Um dia, depois do almoço de arroz cozido, Carlier pousou a chávena do café, sem lhe tocar, e disse:
Que se lixe! Vamos mas é tomar um
café decente ao menos uma vez. Vai lá buscar o açúcar, Kayerts!
É para os doentes — disse o
interpelado em voz baixa e sem levantar os olhos.
Para os doentes? — troçou Carlier: — Bah!... Pois bem! Estou doente.
Não está mais doente que eu, e eu
passo bem sem ele — respondeu Kayerts, conciliador.
Vá! Venha mas é o açúcar, seu forreta velho, traficante de escravos!
Kayerts olhou para ele espantado.
Carlier sorria-se com toda a insolência que era capaz de mostrar. E de repente
pareceu-lhe que nunca tinha visto aquele homem antes. Quem era? Não sabia nada
dele. De que seria capaz? Apoderava-se dele uma emoção violenta, como se
estivesse na presença duma coisa inesperada, perigosa, decisiva. Mas fez por
responder com toda a compostura:
Essa piada é de muito mau gosto.
Não a repita.
É piada? — disse Carlier,
crescendo na cadeira.
— Tenho fome, estou doente, não
estou a brincar! Detesto hipocrisias. Tu és um hipócrita. Tu és um negreiro. Eu
sou um negreiro. Neste país só há negreiros. Hei-de tomar café com açúcar hoje,
dê lá por onde der.
— Proíbo-o de me falar nesse tom —
respondeu Kayerts com uma clara resolução.
— Tu... O quê? — berrou Carlier,
saltando. Kayerts também se levantou.
Eu sou seu chefe — começou,
tentando dominar a voz que lhe tremia.
O quê? — gritou o outro. — Quem é
o chefe? Aqui não há chefe nenhum. Aqui não há nada: nada, a não sertu e eu.
Vai buscar o açúcar, seu pote
Tento na língua. Vá para o seu
quarto — berrou Kayerts. — Está demitido... seu malandro!

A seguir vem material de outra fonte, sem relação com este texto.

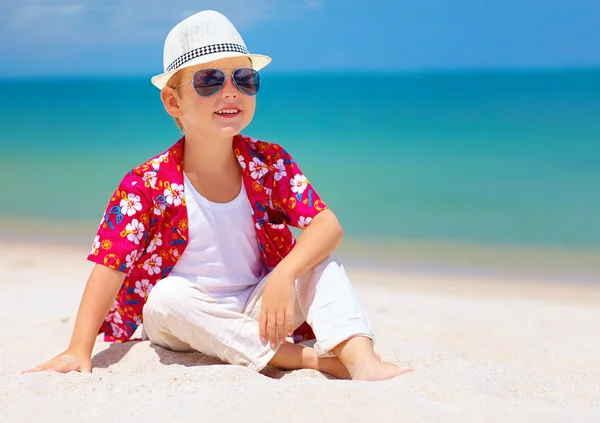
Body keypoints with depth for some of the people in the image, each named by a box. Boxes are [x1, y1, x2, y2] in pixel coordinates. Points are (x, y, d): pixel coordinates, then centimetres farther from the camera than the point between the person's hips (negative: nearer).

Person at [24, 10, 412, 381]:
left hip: (257, 312, 2)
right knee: (169, 296, -33)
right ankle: (309, 358, -30)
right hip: (187, 326, -2)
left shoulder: (270, 163, -8)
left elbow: (329, 225, -15)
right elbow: (109, 268, -17)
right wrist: (80, 351, -26)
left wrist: (284, 276, -33)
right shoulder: (149, 185, -16)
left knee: (321, 260, -18)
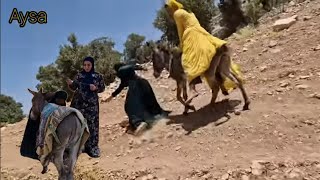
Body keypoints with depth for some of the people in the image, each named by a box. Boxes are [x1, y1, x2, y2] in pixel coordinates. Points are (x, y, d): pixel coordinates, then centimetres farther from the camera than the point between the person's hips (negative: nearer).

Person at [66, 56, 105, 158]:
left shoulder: (98, 76, -1)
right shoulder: (79, 75, 2)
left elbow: (102, 88, 6)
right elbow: (74, 88, 5)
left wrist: (96, 88, -14)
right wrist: (70, 83, -16)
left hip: (92, 104, -1)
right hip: (79, 103, 1)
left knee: (91, 125, 0)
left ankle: (92, 147, 12)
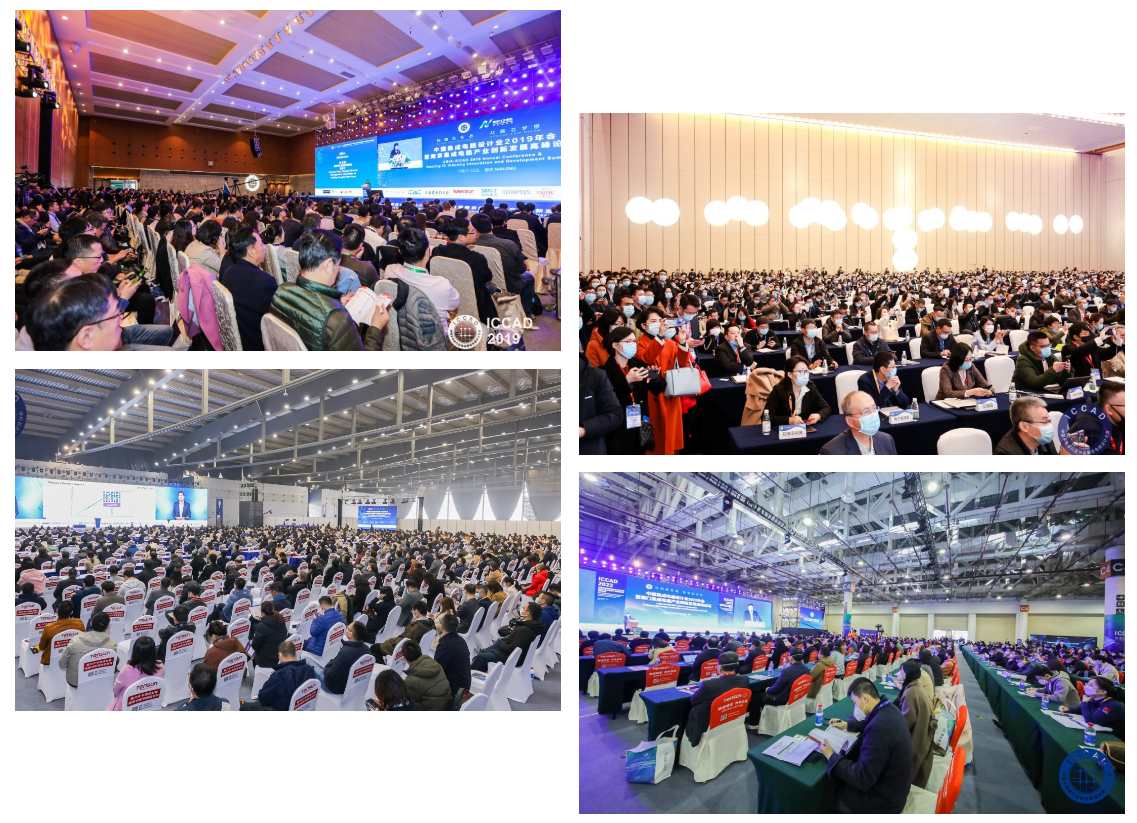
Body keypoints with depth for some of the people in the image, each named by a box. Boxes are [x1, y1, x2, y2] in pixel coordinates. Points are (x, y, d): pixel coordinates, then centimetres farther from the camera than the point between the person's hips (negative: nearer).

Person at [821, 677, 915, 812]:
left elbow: (862, 779, -29)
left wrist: (831, 756, -20)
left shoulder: (880, 728, -34)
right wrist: (848, 725, 14)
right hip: (893, 784, 8)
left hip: (884, 798, -8)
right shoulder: (888, 709, -5)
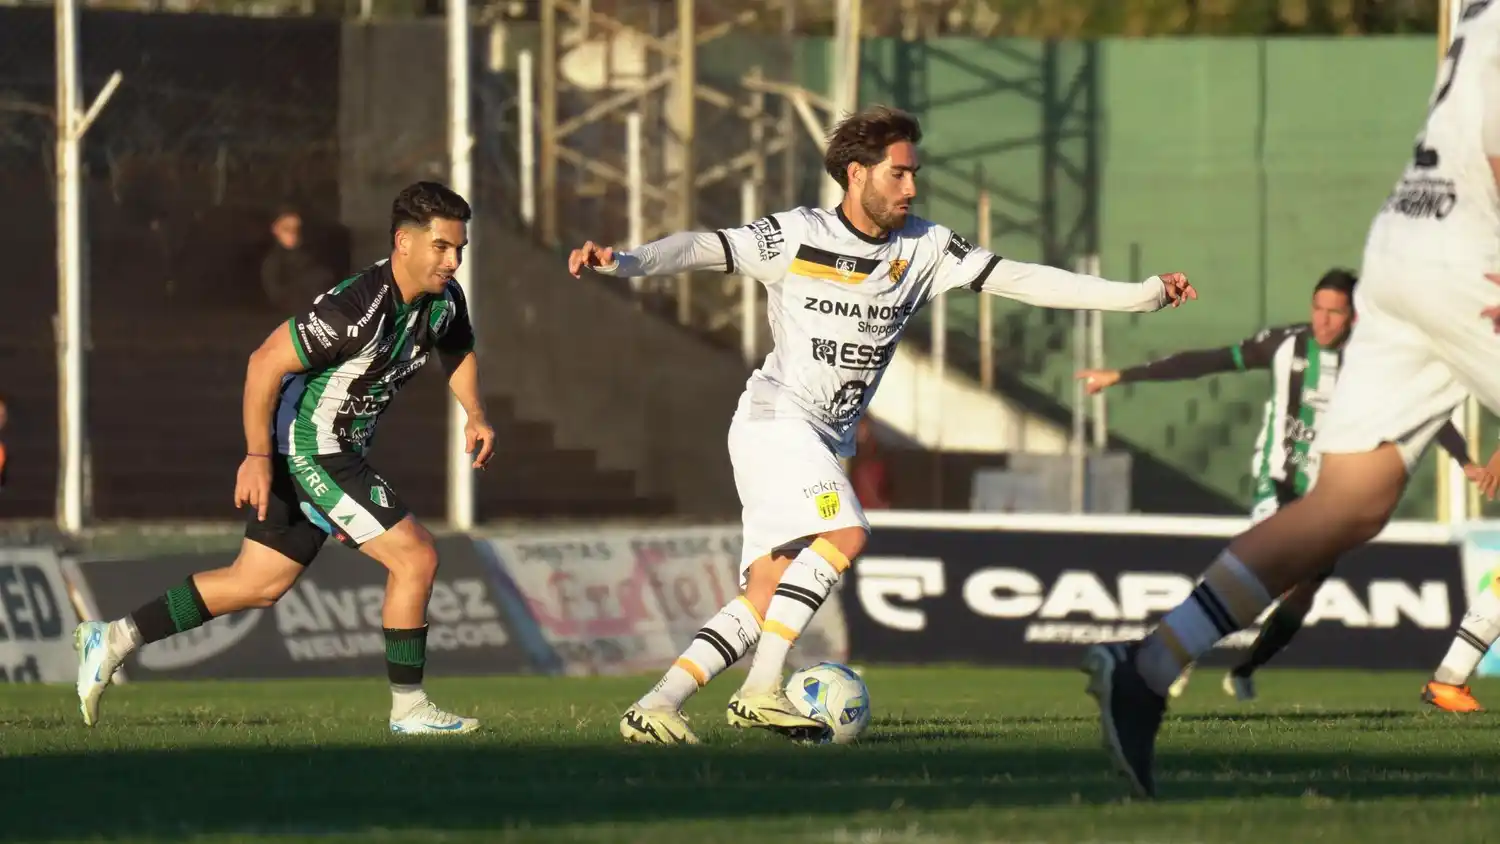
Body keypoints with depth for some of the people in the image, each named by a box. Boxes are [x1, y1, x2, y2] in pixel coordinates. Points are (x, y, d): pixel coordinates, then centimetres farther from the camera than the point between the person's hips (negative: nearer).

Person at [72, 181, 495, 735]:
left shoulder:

Carlier agarrou num banco. Dum momento para o outro tornara-se agressivo e
perigoso.
— Seu civil gordo! Seu inútil!
Toma!
Kayerts baixou-se do outro lado da
mesa e o banco foi embater na parede.
Então, como Carlier estava a
tentar virar a mesa, Kayerts, em desespero, fez uma investida cega, de cabeça
baixa, como um porco encurralado, e derrubando o amigo, fugiu pela varanda para
o seu quarto. Fechou a porta, puxou do revólver e ficou a arfar. (…)
O Director da Grande Companhia Civilizadora (como se sabe, a civilização segue o comércio) foi o primeiro a desembarcar e deixou imediatamente de ver o vapor. A bruma junto ao rio era extremamente densa; lá em cima, no posto, a sineta tocava sem descanso.

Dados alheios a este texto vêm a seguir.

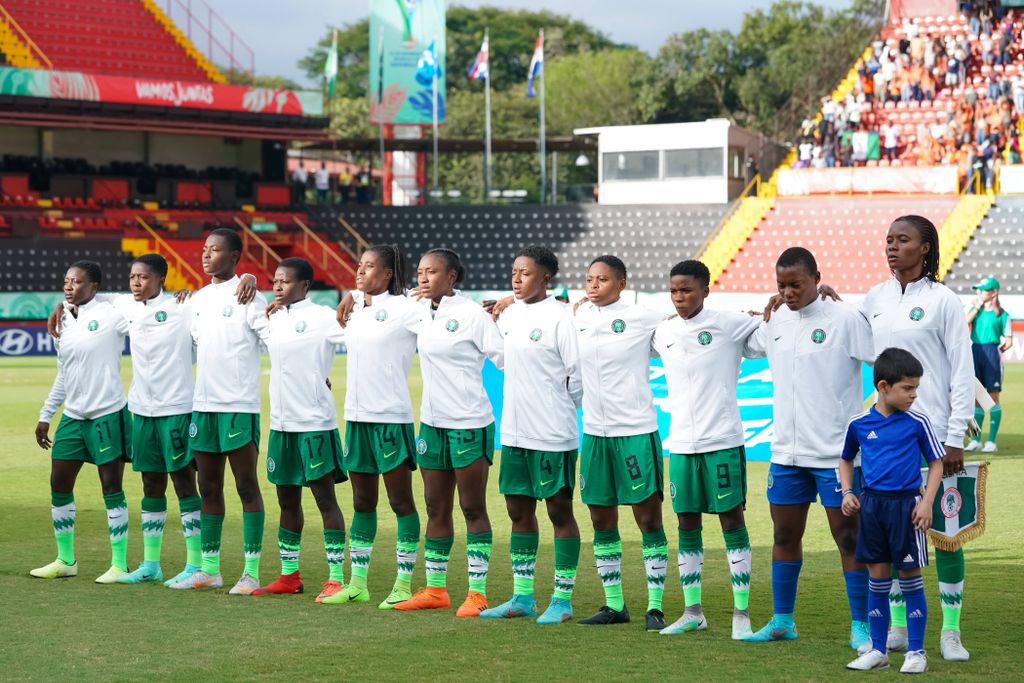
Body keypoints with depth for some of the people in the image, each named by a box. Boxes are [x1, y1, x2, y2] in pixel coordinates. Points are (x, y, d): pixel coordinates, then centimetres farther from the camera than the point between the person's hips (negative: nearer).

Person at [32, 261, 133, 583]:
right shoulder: (64, 323, 12)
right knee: (59, 486, 8)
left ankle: (119, 565, 4)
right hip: (72, 416, 7)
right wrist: (46, 415, 22)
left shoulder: (111, 314, -8)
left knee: (111, 488, -3)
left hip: (107, 414, -7)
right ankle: (65, 560, 22)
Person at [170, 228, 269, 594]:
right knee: (209, 488, 10)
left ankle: (251, 571, -1)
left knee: (247, 487, -3)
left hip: (239, 404, -7)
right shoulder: (198, 299, 14)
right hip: (203, 402, 7)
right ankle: (209, 569, 16)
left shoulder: (248, 296, -7)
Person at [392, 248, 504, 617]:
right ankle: (435, 589, 20)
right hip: (432, 421, 7)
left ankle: (477, 593, 4)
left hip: (469, 423, -7)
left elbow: (503, 358, -11)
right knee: (436, 509, 12)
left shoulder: (472, 315, -11)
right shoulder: (422, 313, 8)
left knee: (473, 509, 0)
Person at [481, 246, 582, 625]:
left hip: (552, 435, -8)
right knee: (518, 510, 12)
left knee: (559, 511, 2)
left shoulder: (559, 316, -12)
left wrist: (562, 407, -2)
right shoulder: (508, 314, 9)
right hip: (514, 430, 8)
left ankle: (562, 600, 7)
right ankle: (522, 597, 20)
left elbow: (579, 372, -11)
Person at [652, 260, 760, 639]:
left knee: (732, 520, -1)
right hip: (681, 442, 5)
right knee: (687, 523, 8)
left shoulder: (729, 325, -6)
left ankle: (742, 612, 4)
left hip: (722, 440, -5)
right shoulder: (662, 332, 8)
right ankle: (692, 611, 17)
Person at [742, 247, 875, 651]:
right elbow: (744, 347, 25)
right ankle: (782, 621, 23)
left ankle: (860, 625, 6)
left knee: (848, 538, -1)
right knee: (785, 536, 12)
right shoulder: (776, 322, 8)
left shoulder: (844, 319, -10)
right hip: (786, 451, 6)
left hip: (836, 451, -6)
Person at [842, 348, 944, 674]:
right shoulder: (859, 424, 2)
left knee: (911, 577, 2)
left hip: (906, 504, -2)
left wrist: (927, 502, -10)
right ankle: (877, 650, 17)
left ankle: (916, 651, 11)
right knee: (877, 578, 8)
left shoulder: (918, 423, -4)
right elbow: (846, 460, 18)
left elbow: (936, 463, 1)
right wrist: (847, 492, 4)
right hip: (871, 504, 2)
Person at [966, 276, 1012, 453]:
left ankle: (991, 441, 3)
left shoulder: (1002, 314, -2)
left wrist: (994, 351, -4)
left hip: (992, 352, -5)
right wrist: (977, 307, -6)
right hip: (975, 351, 5)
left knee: (993, 396, -1)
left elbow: (1008, 342, 0)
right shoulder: (975, 309, 11)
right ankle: (976, 439, 12)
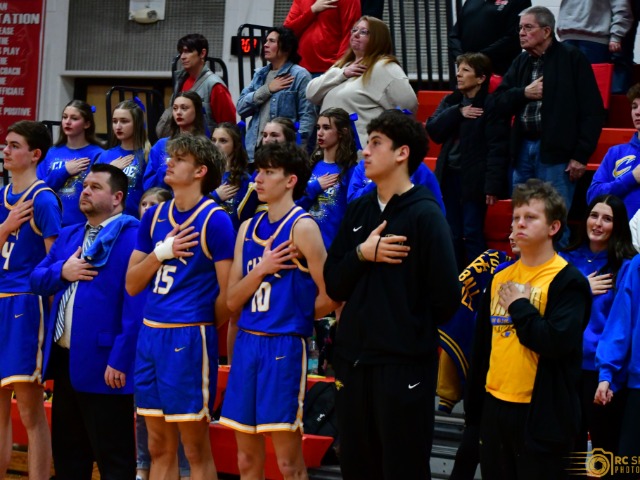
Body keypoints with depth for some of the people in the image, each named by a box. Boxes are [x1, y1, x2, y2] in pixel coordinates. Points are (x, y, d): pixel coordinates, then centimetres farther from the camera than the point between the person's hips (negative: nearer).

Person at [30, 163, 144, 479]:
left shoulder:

O Director gritou alto para o vapor:
— Não está aqui ninguém à nossa
espera; deve-se passar qualquer coisa, embora eles estejam a tocar. Era melhor
virem também comigo.
Pôs-se a escalar a margem. O
comandante e o chefe--maquinista foram atrás dele. À medida que subiam, o
nevoeiro foi-se desfazendo, e avistaram o Director já a uma boa distância. De
repente viram-no lançar-se para a frente, ao mesmo tempo que os chamava: —
Corram! Corram para a casa! Encontrei um. Corram, procurem o outro!

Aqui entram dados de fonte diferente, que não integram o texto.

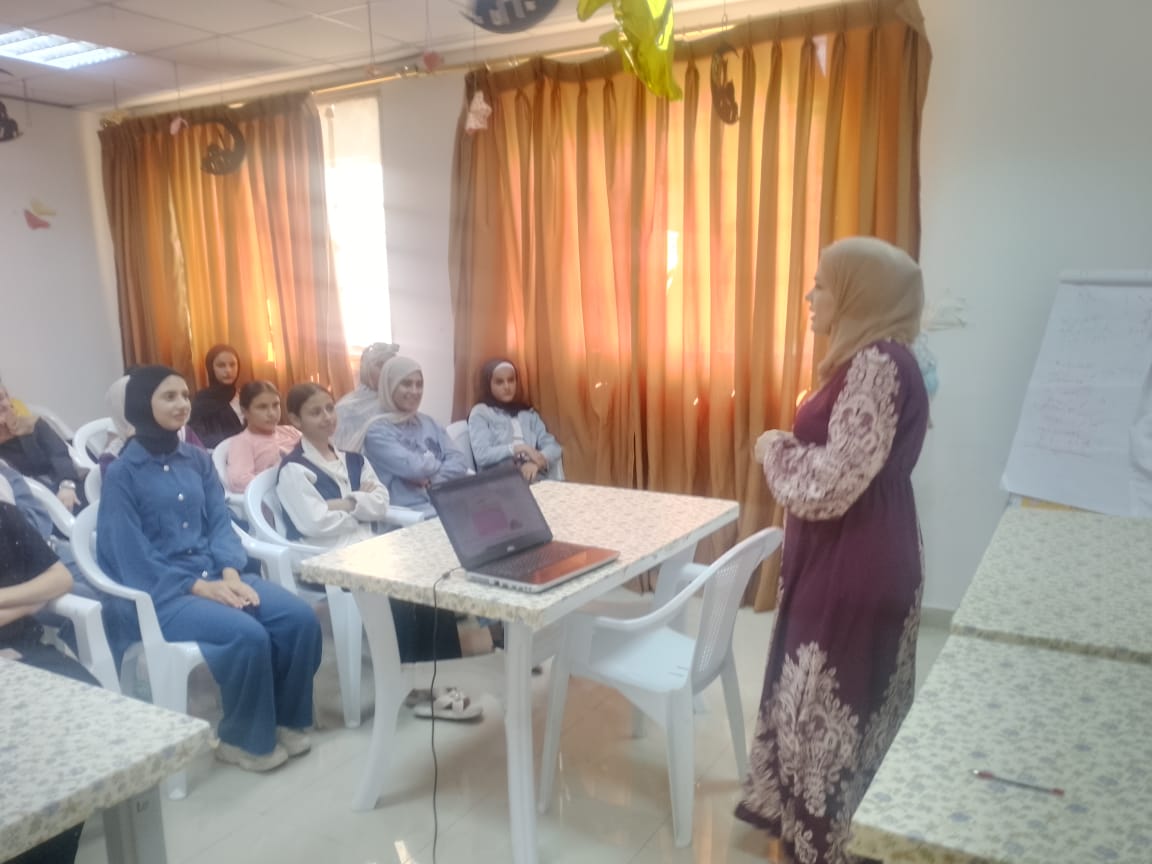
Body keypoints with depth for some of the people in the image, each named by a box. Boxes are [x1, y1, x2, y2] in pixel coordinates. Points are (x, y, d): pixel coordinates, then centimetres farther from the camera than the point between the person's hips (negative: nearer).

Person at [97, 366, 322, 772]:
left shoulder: (198, 459, 12)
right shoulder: (121, 473, -5)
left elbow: (220, 523, 8)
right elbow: (131, 557, -10)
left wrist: (231, 574, -11)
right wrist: (197, 587, -18)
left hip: (216, 575, 5)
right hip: (162, 592, -5)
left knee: (300, 617, -17)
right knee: (248, 634, -29)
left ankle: (285, 718, 4)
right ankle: (244, 739, -5)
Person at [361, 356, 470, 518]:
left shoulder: (430, 423, 19)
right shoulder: (377, 430, -1)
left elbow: (459, 462, 8)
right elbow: (412, 466, -14)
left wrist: (434, 480, -10)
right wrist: (440, 463, 5)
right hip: (407, 514, -6)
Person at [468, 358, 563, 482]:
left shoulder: (528, 412, 21)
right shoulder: (480, 412, 7)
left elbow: (552, 446, 9)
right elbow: (481, 455, -7)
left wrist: (538, 461, -13)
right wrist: (520, 448, -14)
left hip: (535, 480, 4)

Tinha encontrado um! E mesmo ele,
o homem da multifacetado e sensacional experiência, ficou um tanto perturbado
com o que descobriu. Parou e remexeu nos bolsos à procura duma faca, enquanto
enfrentava Kayerts, suspenso da cruz por meio duma correia de couro. Ele tinha
trepado, com toda a evidência, à campa, que era alta e estreita, e depois de
ter atado o cinto das calças ao braço da cruz, enforcara-se. Os dedos dos pés
quase tocavam o solo - os braços pendiam-lhe ao longo do corpo; parecia
perfilado em sentido, mas com uma das faces, roxa, caída por travessura sobre o
ombro. E, irreverentemente, mostrava a língua inchada ao seu Director.